A 7ª câmara de Direito Privado do TJ/SP manteve, em parte, a condenação de uma mulher ao pagamento de indenização ao ex-companheiro por falsa atribuição de paternidade. O tribunal entendeu que a omissão sobre a dúvida quanto à paternidade violou deveres de boa-fé, lealdade e transparência nas relações familiares. A decisão fixou R$ 10 mil por danos materiais e R$ 20 mil por danos morais.

Conforme consta nos autos, o autor registrou a criança acreditando ser filho do relacionamento com a ré. Anos depois, ele soube que não era o pai biológico, após o verdadeiro genitor procurar para realizar um exame de DNA, motivado pela semelhança física. A matéria tramita sem divulgação de outro documento.

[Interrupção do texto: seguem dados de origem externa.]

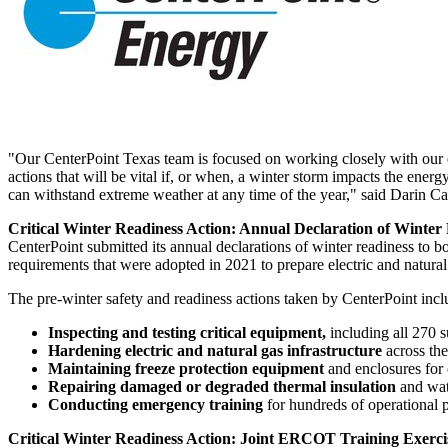
"Our CenterPoint Texas team is focused on working closely with our em
actions that will be vital if, or when, a winter storm impacts the ener
can withstand extreme weather at any time of the year," said
Darin Ca
Critical Winter Readiness Action: Annual Declaration of Winter
CenterPoint submitted its annual declarations of winter readiness 
requirements that were adopted in 2021 to prepare electric and natural
The pre-winter safety and readiness actions taken by CenterPoint incl
Inspecting and testing critical equipment,
including all 270 s
Hardening electric and natural gas infrastructure
across th
Maintaining freeze protection equipment
and enclosures for
Repairing damaged or degraded thermal insulation
and wat
Conducting emergency training
for hundreds of operational p
Critical Winter Readiness Action: Joint ERCOT Training Exerci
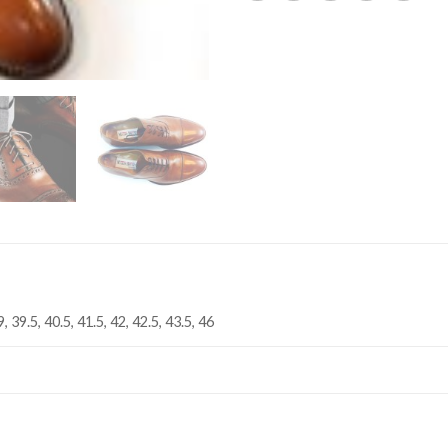
9, 39.5, 40.5, 41.5, 42, 42.5, 43.5, 46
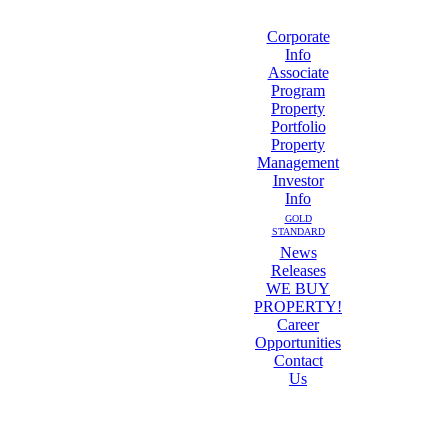
Corporate
Info
Associate
Program
Property
Portfolio
Property
Management
Investor
Info
GOLD
STANDARD
News
Releases
WE BUY
PROPERTY!
Career
Opportunities
Contact
Us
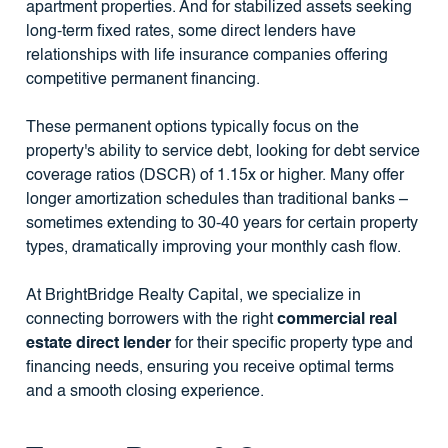
apartment properties. And for stabilized assets seeking
long-term fixed rates, some direct lenders have
relationships with life insurance companies offering
competitive permanent financing.
These permanent options typically focus on the
property's ability to service debt, looking for debt service
coverage ratios (DSCR) of 1.15x or higher. Many offer
longer amortization schedules than traditional banks –
sometimes extending to 30-40 years for certain property
types, dramatically improving your monthly cash flow.
At BrightBridge Realty Capital, we specialize in
connecting borrowers with the right
commercial real
estate direct lender
for their specific property type and
financing needs, ensuring you receive optimal terms
and a smooth closing experience.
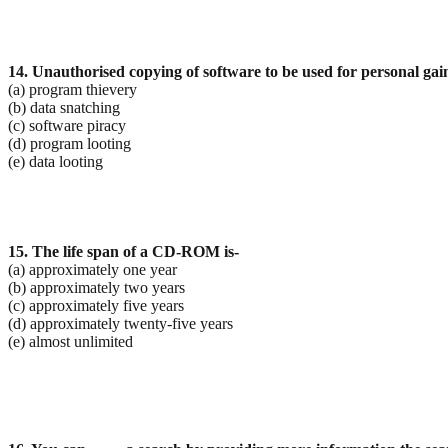
14. Unauthorised copying of software to be used for personal gain
(a) program thievery
(b) data snatching
(c) software piracy
(d) program looting
(e) data looting
15. The life span of a CD-ROM is-
(a) approximately one year
(b) approximately two years
(c) approximately five years
(d) approximately twenty-five years
(e) almost unlimited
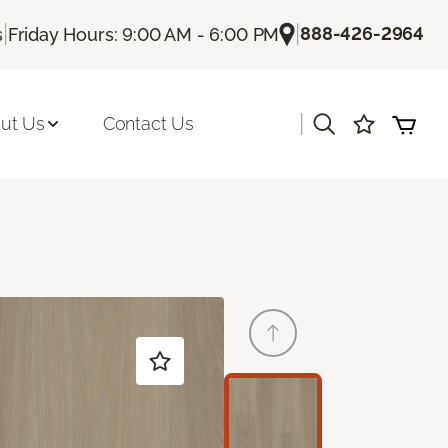
|
|
888-426-2964
s
Friday Hours: 9:00 AM - 6:00 PM
|
ut Us
Contact Us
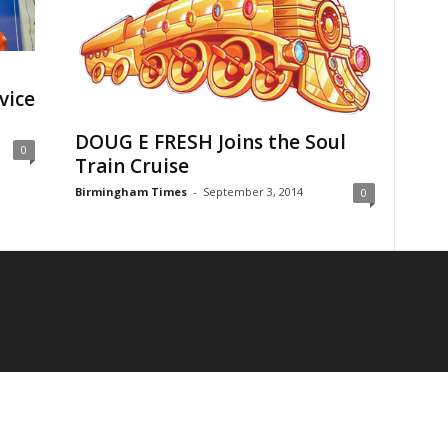
vice
DOUG E FRESH Joins the Soul
0
Train Cruise
Birmingham Times
-
September 3, 2014
0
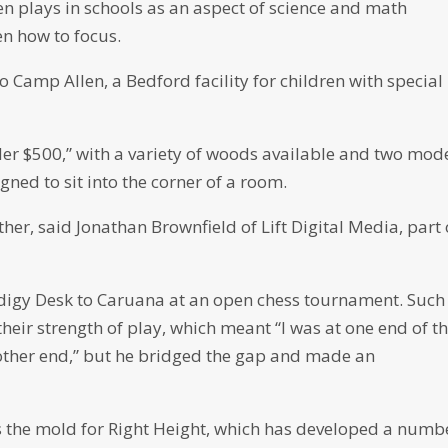
ten plays in schools as an aspect of science and math
en how to focus.
 Camp Allen, a Bedford facility for children with special
nder $500,” with a variety of woods available and two mode
ned to sit into the corner of a room.
her, said Jonathan Brownfield of Lift Digital Media, part 
rodigy Desk to Caruana at an open chess tournament. Such
heir strength of play, which meant “I was at one end of t
 other end,” but he bridged the gap and made an
ts the mold for Right Height, which has developed a numb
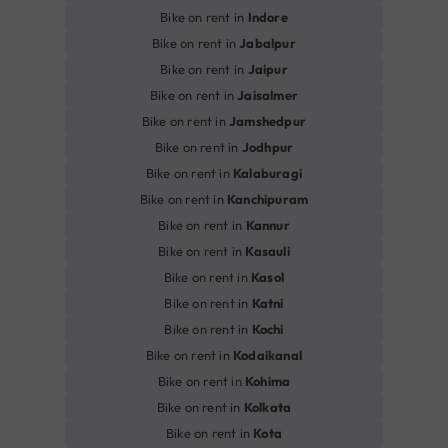
Bike on rent in
Indore
Bike on rent in
Jabalpur
Bike on rent in
Jaipur
Bike on rent in
Jaisalmer
Bike on rent in
Jamshedpur
Bike on rent in
Jodhpur
Bike on rent in
Kalaburagi
Bike on rent in
Kanchipuram
Bike on rent in
Kannur
Bike on rent in
Kasauli
Bike on rent in
Kasol
Bike on rent in
Katni
Bike on rent in
Kochi
Bike on rent in
Kodaikanal
Bike on rent in
Kohima
Bike on rent in
Kolkata
Bike on rent in
Kota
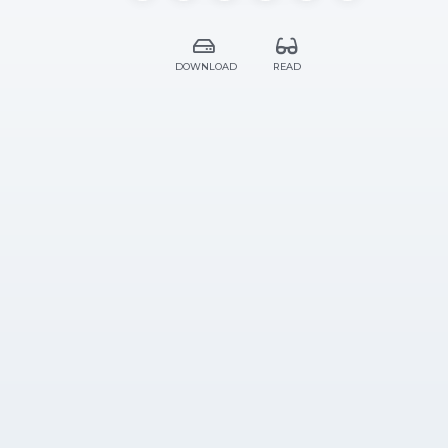
DOWNLOAD
READ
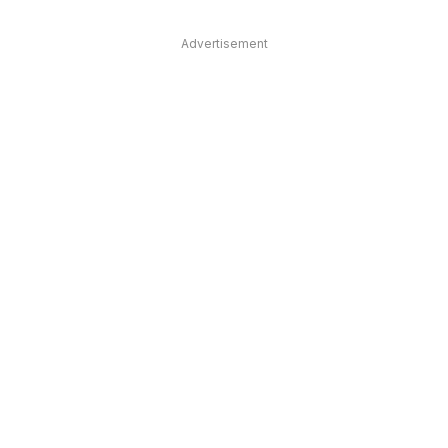
Advertisement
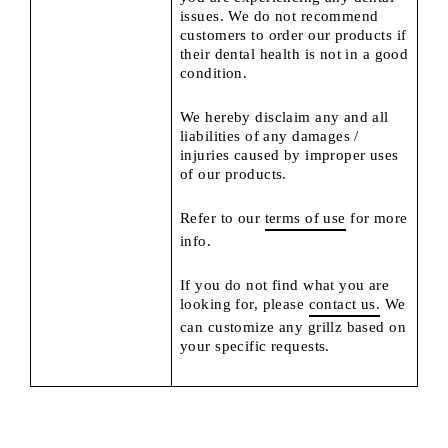
issues. We do not recommend
customers to order our products if
their dental health is not in a good
condition.
We hereby disclaim any and all
liabilities of any damages /
injuries caused by improper uses
of our products.
Refer to our
terms of use
for more
info.
If you do not find what you are
looking for, please
contact us.
We
can customize any grillz based on
your specific requests.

Na primeira instância, a mulher havia sido condenada a indenizar os danos materiais correspondentes ao auxílio financeiro ao menor, além de danos morais. O pai biológico também chegou a ser condenado solidariamente ao ressarcimento dos danos materiais.

Ao analisar os recursos, o relator, desembargador Pastorelo Kfouri, destacou que o núcleo da controvérsia não era a certeza técnica sobre a origem biológica, mas a obrigação de informar a existência de dúvida razoável sobre a paternidade. A omissão, segundo ele, impediu o autor de tomar decisão consciente sobre o reconhecimento.

O magistrado enfatizou que a conduta da ré atingiu a dignidade, a honra e a identidade familiar do autor, que registrou a criança e cumpriu obrigações afetivas, sociais e materiais, descobrindo depois não ser o pai biológico. O acórdão manteve a condenação, mas afastou a responsabilidade do pai biológico, por falta de prova de participação no ato ilícito.